Mrs May only has a majority in Parliament with the support of the 10 MPs from Northern Ireland’s Democratic Unionist Party, so any split raises questions about whether her plan could survive a Commons vote.
She took her entire cabinet to her country residence on Friday to try to get agreement on a UK vision for post-Brexit relations.
An agreement was announced after the 12-hour meeting, but many Brexiteers have been unhappy with the deal which they think will lead to the “worst of both worlds”.
Why did David Davis resign?
The man leading the UK’s negotiating team, David Davis, resigned late on Sunday night, saying that he did not agree with the UK’s proposals, so was the wrong person to be going into negotiations with them.
He told the BBC that he thought the UK was giving away “too much, too easily” and predicted that the EU would be demanding more concessions in talks.
Mr Davis, who had been Brexit secretary since Mrs May became prime minister in 2016, said he had made compromises since taking on the role, but this was “one compromise too far”.

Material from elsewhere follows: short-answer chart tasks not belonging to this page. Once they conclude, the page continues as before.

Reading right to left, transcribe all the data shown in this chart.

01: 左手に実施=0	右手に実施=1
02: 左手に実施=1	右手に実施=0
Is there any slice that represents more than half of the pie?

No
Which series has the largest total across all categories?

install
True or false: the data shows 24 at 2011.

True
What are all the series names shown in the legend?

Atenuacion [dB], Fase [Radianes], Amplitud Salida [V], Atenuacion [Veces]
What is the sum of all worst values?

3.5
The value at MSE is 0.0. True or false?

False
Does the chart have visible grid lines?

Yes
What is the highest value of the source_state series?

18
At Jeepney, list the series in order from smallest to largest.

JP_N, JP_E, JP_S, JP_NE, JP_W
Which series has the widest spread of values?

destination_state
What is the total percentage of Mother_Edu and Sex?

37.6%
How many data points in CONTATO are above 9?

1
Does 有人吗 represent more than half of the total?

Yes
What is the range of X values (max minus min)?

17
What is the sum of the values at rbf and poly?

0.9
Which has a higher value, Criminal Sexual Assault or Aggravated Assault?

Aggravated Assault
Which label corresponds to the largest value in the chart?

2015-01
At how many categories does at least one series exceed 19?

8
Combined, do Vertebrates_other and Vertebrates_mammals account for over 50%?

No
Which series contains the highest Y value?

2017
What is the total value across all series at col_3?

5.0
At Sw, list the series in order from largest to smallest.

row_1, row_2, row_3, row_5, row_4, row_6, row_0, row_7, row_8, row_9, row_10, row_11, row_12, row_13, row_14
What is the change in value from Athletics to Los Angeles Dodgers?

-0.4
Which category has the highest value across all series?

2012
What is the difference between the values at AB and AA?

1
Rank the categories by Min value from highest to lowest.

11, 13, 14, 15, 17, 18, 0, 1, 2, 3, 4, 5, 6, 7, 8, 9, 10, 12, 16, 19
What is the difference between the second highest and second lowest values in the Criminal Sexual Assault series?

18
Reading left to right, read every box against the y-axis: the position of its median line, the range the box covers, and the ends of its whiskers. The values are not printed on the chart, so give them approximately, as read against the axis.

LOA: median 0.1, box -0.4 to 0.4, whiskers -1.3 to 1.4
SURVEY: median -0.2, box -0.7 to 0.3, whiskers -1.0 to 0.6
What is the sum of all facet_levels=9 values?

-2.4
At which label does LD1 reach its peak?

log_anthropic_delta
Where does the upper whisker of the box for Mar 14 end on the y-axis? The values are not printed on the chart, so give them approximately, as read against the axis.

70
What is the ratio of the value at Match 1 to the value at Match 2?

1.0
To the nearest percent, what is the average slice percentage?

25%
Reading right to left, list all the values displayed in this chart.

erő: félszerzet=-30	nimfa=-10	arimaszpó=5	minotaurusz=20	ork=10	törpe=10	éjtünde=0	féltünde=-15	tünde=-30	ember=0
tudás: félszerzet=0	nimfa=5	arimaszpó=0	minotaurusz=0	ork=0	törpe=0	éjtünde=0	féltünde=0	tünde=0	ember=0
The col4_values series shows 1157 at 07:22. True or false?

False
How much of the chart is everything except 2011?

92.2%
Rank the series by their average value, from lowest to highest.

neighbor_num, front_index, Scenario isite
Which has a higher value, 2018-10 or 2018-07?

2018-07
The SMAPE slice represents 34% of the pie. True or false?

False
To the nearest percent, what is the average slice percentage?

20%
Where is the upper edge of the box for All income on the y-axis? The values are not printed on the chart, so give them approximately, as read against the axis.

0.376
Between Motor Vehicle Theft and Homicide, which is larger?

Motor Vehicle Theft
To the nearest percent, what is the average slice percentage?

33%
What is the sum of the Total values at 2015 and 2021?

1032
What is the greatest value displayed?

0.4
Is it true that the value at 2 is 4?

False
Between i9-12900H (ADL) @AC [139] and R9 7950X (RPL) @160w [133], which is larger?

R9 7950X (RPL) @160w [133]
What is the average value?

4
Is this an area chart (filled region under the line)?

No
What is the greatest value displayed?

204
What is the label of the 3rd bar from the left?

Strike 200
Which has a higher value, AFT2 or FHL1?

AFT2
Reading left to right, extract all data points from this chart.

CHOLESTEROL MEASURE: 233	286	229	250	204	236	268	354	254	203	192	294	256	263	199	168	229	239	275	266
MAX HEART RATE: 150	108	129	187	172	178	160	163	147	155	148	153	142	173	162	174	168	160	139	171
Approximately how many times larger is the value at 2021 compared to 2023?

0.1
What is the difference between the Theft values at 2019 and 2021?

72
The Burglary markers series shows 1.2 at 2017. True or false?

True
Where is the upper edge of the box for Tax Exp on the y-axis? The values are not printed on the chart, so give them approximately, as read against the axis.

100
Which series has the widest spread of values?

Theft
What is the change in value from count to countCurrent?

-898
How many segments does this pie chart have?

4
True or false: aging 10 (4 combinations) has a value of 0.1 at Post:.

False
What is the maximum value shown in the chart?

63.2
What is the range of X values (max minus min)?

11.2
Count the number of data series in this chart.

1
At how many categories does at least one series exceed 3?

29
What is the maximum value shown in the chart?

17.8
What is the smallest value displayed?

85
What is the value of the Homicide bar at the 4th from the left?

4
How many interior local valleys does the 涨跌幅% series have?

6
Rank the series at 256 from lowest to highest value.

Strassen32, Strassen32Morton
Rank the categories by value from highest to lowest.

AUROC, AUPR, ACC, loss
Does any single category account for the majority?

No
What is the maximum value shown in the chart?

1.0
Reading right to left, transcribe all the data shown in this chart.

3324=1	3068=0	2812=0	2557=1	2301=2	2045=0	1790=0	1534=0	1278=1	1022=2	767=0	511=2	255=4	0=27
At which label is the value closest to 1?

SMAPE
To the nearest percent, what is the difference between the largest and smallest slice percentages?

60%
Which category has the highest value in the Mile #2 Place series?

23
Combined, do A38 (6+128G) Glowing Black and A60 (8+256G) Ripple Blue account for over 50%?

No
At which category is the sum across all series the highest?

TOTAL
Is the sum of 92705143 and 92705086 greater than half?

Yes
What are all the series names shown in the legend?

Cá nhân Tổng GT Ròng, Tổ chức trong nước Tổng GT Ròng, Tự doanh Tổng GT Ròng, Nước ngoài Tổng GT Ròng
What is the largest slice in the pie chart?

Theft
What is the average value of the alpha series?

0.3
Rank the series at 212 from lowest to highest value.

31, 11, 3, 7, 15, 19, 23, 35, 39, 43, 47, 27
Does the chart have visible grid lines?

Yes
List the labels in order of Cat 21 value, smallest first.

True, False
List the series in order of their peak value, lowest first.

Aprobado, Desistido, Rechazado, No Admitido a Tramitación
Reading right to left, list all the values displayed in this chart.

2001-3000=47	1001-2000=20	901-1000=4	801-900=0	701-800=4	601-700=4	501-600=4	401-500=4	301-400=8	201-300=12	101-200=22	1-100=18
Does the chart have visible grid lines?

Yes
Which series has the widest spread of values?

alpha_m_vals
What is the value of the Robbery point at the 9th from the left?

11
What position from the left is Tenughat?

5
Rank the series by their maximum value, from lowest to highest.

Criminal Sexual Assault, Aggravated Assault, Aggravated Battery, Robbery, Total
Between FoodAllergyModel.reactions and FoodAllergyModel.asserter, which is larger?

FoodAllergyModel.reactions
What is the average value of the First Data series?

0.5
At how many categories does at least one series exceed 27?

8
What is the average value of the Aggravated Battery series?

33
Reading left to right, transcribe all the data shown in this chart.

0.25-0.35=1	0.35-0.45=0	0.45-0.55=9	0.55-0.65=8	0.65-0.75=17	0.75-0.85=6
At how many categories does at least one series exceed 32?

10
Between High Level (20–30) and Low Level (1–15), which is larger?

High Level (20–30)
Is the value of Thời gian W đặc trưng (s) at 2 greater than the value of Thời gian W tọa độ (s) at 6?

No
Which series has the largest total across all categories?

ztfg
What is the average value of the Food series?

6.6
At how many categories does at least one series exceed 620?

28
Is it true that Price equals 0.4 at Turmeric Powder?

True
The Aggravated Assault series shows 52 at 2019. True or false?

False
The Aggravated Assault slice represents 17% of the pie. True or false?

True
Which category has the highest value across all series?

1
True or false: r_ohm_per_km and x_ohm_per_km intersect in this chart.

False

Theresa May is sticking by her Brexit plan
Speaking in a boisterous House of Commons, Mrs May defended the Brexit plan agreed on Friday, which would see the UK agreeing a “common rulebook” with the EU for trading in goods, but not services, after Brexit.
She paid tribute to Mr Johnson’s “passion” in championing a global Britain after Brexit and Mr Davis’ work in steering through key Brexit legislation.
But she told MPs: “We do not agree on the best way to deliver our shared commitments to honour the result of the referendum.”
Mrs May told MPs that the plan agreed by the cabinet at Chequers was the basis of a “responsible and credible” offer to restart renegotiations with the EU.
But she warned that if the EU did not engage with her plan, there was a “serious risk” of the UK leaving in March 2019 without a deal in a “disorderly” manner.
Under her proposal, a treaty would be signed committing the UK to “continued harmonisation” with EU rules – avoiding friction at the UK-EU border, including Northern Ireland.
But Parliament would oversee the UK’s trade policy and have the ability to “choose” to diverge from the EU rules.
Freedom of movement would come to an end but a “mobility framework” would ensure UK and EU citizens can continue to study and work in each other’s territories.
What was the reaction in the Commons?
Labour leader Jeremy Corbyn said Mr Johnson and Mr Davis had abandoned a “sinking ship”, shattering the “illusion of unity” initially surrounding the Chequers plan.
There was a crisis in government, he said, adding: “It is clear this government cannot secure a good deal for Britain.”
Mrs May came under pressure from prominent Tory Brexiteers on the backbenches, with ex-leader Iain Duncan Smith urging her to rule out further concessions during the talks.
What has been the reaction from the EU?
The European Commission declined to comment on the resignations but Donald Tusk, the president of the European Council, said he hoped a change in faces might lead to a change in policy.
What does it all mean for Brexit?
The UK and the EU have been negotiating Brexit terms for more than a year now and have been hoping to agree broad aims for their future relationship in October.
The aim of the Chequers away day had been to agree the UK position – after two years of discussion – but the resignations have put a question mark over that.
The uncertainty in the UK comes before the plan is officially put to the EU, who may well be unhappy with aspects of it they have previously referred to as “cherry picking”.
One other element of Friday’s agreement worth noting is that it pledged to speed up preparations for the UK to be ready to leave the EU without a Brexit deal in March next year.
And finally… the return of Farage?
Nigel Farage has said he will consider standing for the UKIP leadership for a fourth time when it becomes vacant in March next year, if Brexit is not “back on track” and the Chequers agreement still stands.
He backed Mr Johnson, saying the former foreign secretary had the chance to “save Brexit” by moving against the prime minister.